On peut donc regarder comme suspectes les indulgences qui promettent la parfaite délivrance d'une âme du purgatoire, et le savant Maldonat a eu raison de blâmer des inscriptions de cette nature que l'on a vues quelquefois sur des autels privilégiés.
Au reste, si, comme nous n'en pouvons douter, il existe des indulgences authentiques annoncées sous ce titre, elles se réduisent à une indulgence suffisante pour délivrer une âme du purgatoire, supposé qu'elle lui soit appliquée tout entière; par conséquent, à une indulgence plénière.
Mais dès que nous ne pouvons savoir jusqu'à quel point l'application réelle de cette indulgence a lieu, notre observation demeure dans toute sa force. Ainsi un mort pour lequel on a souvent prié, fait des aumônes, célébré la sainte messe, gagné des indulgences plénières, peut encore avoir besoin de notre assistance.
III. De ce qui est requis pour que l'indulgence soit appliquée aux morts.
1° L'indulgence étant un acte de juridiction, dépend de la volonté du supérieur qui a le pouvoir de l'accorder. Dès lors il faut, sous peine de nullité, ne pas aller audelà de ce que le supérieur a eu l'intention de faire. Ainsi, une indulgence accordée pour les vivants, n'est point applicable aux morts : c'est le sentiment commun des théologiens. Pareillement, une indulgence accordée pour les morts, comme celle d'un autel privilégié, ne peut être gagnée par les vivants pour eux-mêmes ni leur être appliquée par un autre. Si elle était déclarée applicable aux vivants et aux morts, on ne pourrait la gagner simultanément pour soi et pour un défunt. Cette confusion dans l'intention ferait même que l'indulgence ne serait appliquée ni à l'un ni à l'autre.
2° L'application de l'indulgence est un acte humain, qui suppose un choix libre: celui qui veut la gagner doit donc avoir dans l'esprit une personne déterminée, et la recommander spécialement à Dieu. Il est bien plus sûr d'avoir une intention précise.

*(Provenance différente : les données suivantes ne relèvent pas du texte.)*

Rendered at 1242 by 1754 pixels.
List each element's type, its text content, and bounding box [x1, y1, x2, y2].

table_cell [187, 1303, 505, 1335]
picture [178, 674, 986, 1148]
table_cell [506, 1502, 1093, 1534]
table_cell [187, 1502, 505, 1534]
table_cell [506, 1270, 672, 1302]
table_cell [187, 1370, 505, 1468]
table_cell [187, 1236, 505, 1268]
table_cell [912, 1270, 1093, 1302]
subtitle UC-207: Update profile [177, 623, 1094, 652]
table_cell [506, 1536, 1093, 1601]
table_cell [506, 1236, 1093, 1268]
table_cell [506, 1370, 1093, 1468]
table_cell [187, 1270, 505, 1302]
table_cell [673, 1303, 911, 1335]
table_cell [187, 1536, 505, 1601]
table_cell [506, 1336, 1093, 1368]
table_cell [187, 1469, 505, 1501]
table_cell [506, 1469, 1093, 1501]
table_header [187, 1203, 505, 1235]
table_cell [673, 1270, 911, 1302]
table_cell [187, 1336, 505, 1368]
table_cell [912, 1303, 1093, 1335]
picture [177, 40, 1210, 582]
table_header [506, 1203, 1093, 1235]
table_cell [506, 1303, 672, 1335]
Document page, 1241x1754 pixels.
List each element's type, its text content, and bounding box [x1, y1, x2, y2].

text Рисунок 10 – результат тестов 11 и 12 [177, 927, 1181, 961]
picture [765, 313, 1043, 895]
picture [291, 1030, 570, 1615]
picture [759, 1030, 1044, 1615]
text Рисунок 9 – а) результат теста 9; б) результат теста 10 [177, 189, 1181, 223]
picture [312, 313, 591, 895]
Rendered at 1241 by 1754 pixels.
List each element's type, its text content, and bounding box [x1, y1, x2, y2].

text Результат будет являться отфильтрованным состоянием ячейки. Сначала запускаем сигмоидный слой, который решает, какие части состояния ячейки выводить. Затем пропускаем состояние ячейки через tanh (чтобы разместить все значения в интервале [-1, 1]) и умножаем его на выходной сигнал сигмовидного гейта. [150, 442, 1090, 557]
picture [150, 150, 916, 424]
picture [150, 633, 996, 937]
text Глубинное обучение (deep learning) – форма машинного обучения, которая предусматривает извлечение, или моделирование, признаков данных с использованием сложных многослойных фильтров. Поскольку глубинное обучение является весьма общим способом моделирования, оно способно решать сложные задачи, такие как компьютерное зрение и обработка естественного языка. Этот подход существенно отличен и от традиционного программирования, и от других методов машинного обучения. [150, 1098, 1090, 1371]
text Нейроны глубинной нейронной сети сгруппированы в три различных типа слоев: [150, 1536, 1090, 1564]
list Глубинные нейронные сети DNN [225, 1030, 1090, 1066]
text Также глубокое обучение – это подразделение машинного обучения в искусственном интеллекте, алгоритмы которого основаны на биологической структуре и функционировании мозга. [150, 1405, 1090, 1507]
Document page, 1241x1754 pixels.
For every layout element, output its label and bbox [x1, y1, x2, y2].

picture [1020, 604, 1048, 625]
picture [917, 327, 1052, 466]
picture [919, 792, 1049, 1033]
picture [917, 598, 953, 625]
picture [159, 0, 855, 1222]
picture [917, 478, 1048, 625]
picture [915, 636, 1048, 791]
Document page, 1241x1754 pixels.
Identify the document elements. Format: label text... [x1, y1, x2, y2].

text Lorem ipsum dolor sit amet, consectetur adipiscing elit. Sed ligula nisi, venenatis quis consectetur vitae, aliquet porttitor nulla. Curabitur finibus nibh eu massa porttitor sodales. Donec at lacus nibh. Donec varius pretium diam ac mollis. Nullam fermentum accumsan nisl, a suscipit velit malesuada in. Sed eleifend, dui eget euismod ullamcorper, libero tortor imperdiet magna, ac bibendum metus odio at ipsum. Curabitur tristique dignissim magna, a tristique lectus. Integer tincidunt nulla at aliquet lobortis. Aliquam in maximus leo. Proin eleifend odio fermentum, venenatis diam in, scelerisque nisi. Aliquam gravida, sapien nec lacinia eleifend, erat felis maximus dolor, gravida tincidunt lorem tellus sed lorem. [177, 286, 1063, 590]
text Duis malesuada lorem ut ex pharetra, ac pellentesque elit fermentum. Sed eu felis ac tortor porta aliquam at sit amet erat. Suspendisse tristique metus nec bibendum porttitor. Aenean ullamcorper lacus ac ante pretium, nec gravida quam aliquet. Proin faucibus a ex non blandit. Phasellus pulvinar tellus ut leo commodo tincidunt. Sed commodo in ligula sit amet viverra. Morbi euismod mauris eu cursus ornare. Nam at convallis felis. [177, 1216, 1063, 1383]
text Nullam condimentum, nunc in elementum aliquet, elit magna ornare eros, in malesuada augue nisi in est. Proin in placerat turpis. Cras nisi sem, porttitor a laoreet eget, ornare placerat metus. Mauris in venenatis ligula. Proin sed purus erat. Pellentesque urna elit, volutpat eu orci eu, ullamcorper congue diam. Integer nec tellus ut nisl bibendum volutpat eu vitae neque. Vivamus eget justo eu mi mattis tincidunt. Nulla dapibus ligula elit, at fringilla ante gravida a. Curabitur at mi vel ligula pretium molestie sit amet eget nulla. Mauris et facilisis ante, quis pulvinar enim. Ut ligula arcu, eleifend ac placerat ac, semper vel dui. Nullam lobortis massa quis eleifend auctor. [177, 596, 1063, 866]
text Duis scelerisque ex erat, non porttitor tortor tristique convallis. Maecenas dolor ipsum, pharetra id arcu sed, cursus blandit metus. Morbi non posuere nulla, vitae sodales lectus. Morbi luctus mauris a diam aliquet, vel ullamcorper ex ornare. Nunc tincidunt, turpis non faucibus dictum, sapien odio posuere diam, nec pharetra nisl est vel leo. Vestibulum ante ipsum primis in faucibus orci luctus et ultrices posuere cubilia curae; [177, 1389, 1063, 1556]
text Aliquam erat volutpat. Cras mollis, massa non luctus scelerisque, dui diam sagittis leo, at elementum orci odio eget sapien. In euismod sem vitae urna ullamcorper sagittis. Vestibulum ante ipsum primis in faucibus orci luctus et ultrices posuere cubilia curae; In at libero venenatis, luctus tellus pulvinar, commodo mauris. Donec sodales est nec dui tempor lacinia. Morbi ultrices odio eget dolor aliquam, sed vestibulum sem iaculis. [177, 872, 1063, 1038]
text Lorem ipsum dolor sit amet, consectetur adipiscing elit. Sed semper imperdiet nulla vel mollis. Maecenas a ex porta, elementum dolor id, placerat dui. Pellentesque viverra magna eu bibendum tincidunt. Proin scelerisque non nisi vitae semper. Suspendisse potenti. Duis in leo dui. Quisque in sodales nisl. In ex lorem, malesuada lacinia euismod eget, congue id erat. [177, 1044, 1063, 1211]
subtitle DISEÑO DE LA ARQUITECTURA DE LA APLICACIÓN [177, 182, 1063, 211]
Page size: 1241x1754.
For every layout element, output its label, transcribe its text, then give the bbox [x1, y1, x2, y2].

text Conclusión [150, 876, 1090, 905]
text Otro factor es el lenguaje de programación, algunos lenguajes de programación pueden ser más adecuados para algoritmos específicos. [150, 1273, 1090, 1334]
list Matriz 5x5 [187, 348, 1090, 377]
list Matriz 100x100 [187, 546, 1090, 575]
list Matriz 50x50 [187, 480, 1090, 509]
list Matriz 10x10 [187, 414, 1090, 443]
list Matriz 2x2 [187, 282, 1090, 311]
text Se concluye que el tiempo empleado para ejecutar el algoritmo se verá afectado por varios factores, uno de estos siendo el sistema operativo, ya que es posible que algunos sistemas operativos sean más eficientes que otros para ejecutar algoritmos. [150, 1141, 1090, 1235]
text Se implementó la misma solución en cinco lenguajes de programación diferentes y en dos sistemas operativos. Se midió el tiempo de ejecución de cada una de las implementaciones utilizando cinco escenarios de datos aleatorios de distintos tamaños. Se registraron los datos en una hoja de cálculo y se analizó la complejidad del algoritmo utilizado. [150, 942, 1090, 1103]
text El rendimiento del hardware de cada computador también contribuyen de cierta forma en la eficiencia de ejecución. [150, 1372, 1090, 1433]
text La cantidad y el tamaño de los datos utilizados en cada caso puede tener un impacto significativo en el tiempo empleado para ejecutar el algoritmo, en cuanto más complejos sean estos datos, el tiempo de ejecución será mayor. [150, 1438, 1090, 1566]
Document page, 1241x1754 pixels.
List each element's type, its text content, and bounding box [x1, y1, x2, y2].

On pourrait sans difficulté se proposer le soulagement de l'âme la plus abandonnée, de celui pour qui l'on est le plus obligé de prier, etc.
[1] François, Misericordia vultus, n. 22.
[2] Nous utilisons ici la deuxième édition française publiée en 1999.
[3] Nous utilisons ici la huitième édition publiée à Paris en 1843.
[4] CDC, can. 992.
[5] CEC, n. 1471.
[6] Jean Bautiste Bouvier, Traité dogmatique et pratique des indulgences, des confréries et du jubilé, Paris 1843, p. 9-10.
[7] Paul VI, Indulgentiarium doctrina, n.2. Les parenthèses sont à nous.
[8] Cf. Jean Bautiste Bouvier, Traité dogmatique et pratique des indulgences, des confréries et du jubilé, Paris 1843, p. 3-6.
[9] Indulgentiarium doctrina, n. 8.
[10] Indulgentiarium doctrina, n. 5.
[11] Indulgentiarium doctrina, n. 8.
[12] Cf. In 4 Dist. cap. 45, art. 3, q. 2.